Question is if I get a heat pump and use my old oil burning furnace as a backup, will the heat pump run off the furnace?  Therefor my new heat pump will not be working as well as it should be.

Or would I be better off getting a heat pump and a new natural gas furnace?  Only problem there is we are talking about $12,000 for both the heat pump and the new gas furnace.

By the way, I live in Minnesota, so the winters get very cold, so I definately need a backup heat source.

Thanks in advance!


----------



## geo (Jun 28, 2008)

do some research but if you want to upgade you should definetly look into a direct exchange geo thermal heat pump these systems can handle all your heat all your ac and about 80% of your hot water all for about 1000 a year. that being said standard practice on a traditional heat pump is to install a resistance heater in the airhandler wired to an outdoor temp sensor which turns it on when the temp drops below eff operating conditions


----------



## CraigFL (Jun 29, 2008)

My guess is that anyone that is going to bid/install your heat pump will want a new furnace/air handler because yours is so old. They would be worried that your heat exchanger may be cracked or that the evaporator coil for the heat exchanger may not fit well with your existing ductwork.

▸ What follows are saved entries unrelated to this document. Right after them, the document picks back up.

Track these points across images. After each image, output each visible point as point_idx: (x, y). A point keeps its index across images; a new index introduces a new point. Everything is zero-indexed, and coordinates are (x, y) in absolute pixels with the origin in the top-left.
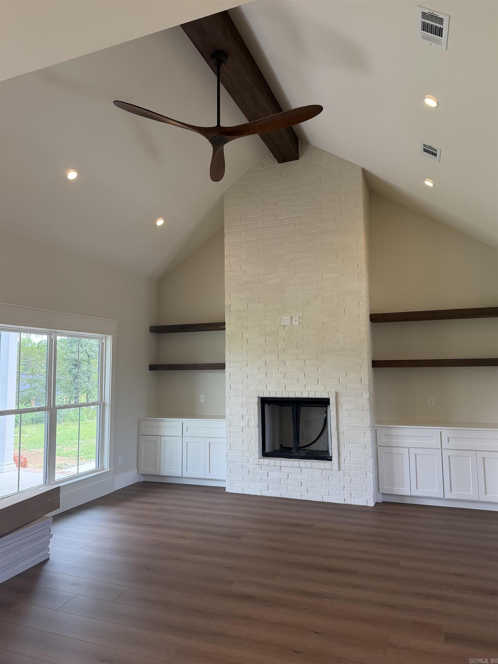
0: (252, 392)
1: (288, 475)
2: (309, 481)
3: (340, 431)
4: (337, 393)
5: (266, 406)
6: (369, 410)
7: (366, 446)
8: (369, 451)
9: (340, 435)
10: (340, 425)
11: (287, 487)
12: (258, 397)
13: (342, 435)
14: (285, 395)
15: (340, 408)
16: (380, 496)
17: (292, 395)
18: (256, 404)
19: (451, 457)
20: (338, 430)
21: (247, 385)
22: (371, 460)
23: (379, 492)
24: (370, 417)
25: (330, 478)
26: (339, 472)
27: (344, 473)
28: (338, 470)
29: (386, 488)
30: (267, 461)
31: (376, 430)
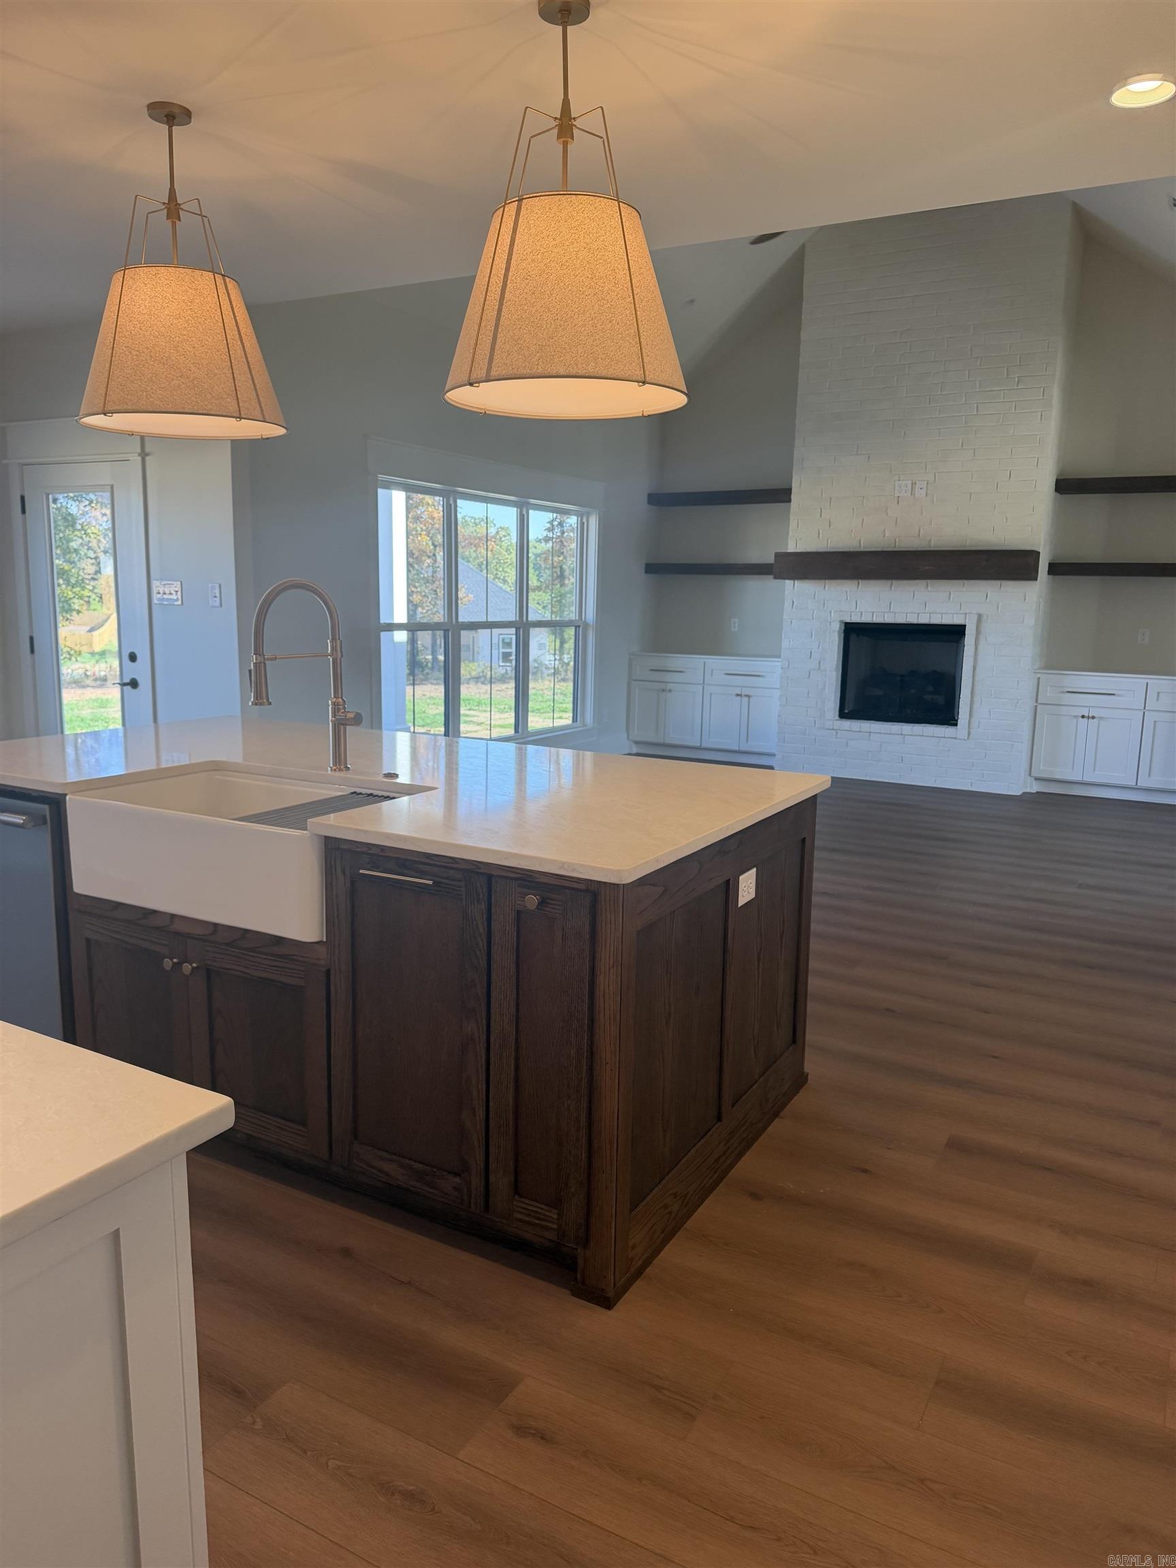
0: (831, 612)
2: (916, 756)
3: (977, 678)
4: (980, 616)
5: (853, 637)
6: (1033, 645)
7: (1018, 702)
8: (1023, 710)
9: (976, 685)
10: (978, 669)
11: (878, 763)
12: (841, 622)
13: (980, 684)
14: (889, 619)
15: (982, 641)
16: (1030, 780)
17: (901, 619)
18: (836, 634)
19: (1157, 724)
22: (1024, 723)
23: (1030, 775)
24: (1032, 656)
25: (951, 751)
26: (968, 742)
27: (975, 743)
28: (965, 739)
29: (1042, 769)
30: (847, 724)
31: (1039, 678)
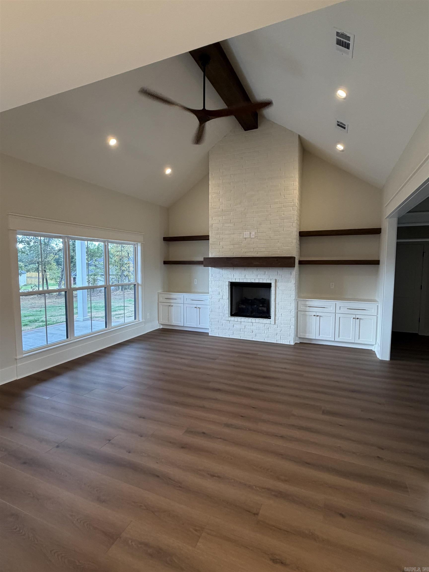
0: (225, 278)
1: (245, 326)
2: (257, 330)
3: (276, 302)
4: (276, 280)
5: (234, 287)
6: (294, 290)
7: (291, 311)
8: (293, 313)
9: (276, 304)
10: (277, 299)
11: (244, 333)
12: (229, 282)
13: (278, 304)
15: (277, 289)
16: (297, 338)
18: (227, 286)
19: (340, 318)
20: (275, 301)
21: (222, 275)
22: (294, 319)
23: (297, 336)
24: (294, 294)
25: (269, 328)
26: (275, 325)
27: (277, 326)
28: (274, 324)
29: (301, 335)
30: (233, 318)
31: (298, 302)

You should check oil & natural gas costs in your area but in a lot of places electric is very competitive. This means the suggestion of a heat pump plus electric resistance heating as your backup might be the best alternative.

The geothermal might be nice but if you thought $12K was a lot....


----------



## Vikeologist (Jun 29, 2008)

geothermal would be nice, but i cant afford that...

So if i went with a heat pump, and an electric resistance heating, would that be like baseboard heat, or would it still be forced air...

i have never been a fan of electric heat in the baseboard type.

i am new to this so sorry for all the stupid questions....


----------



## geo (Jun 29, 2008)

just like a electric base board eccept the coil is in the airhandler . chances are you wont know the difference between the heat pump and when it switches to the resistance


----------



## Vikeologist (Jun 29, 2008)

I have heard that air source heat pumps in Minnesota really dont work that well.

Since the air temp in Minnesota in the winter is below 30 degrees for much of the winter, the savings is minimal.

Maybe it would be better to just put in a natural gas furnace...yes it will cost a bit more to run...but it will take years to make up the price of the heat pump, especially if it is not running all that often anyways..

heat pump in Minnesota would maybe only run October-November, then maybe March-early May.


----------



## CraigFL (Jun 30, 2008)

I owned a heat pump in 1983 when I lived in Fairmont,MN. This was in the time when heat pumps weren't as efficient as they are now. Mine changed to alternate heat(electric resistance) at about 16 degerees back then. Your changeover point will depend on your units efficiency and the cost of electric. I think you would be surprised at the savings.  Even with the occasional -35F in Fairmont, heat pump still worked on those days where temperature warmed up some...


----------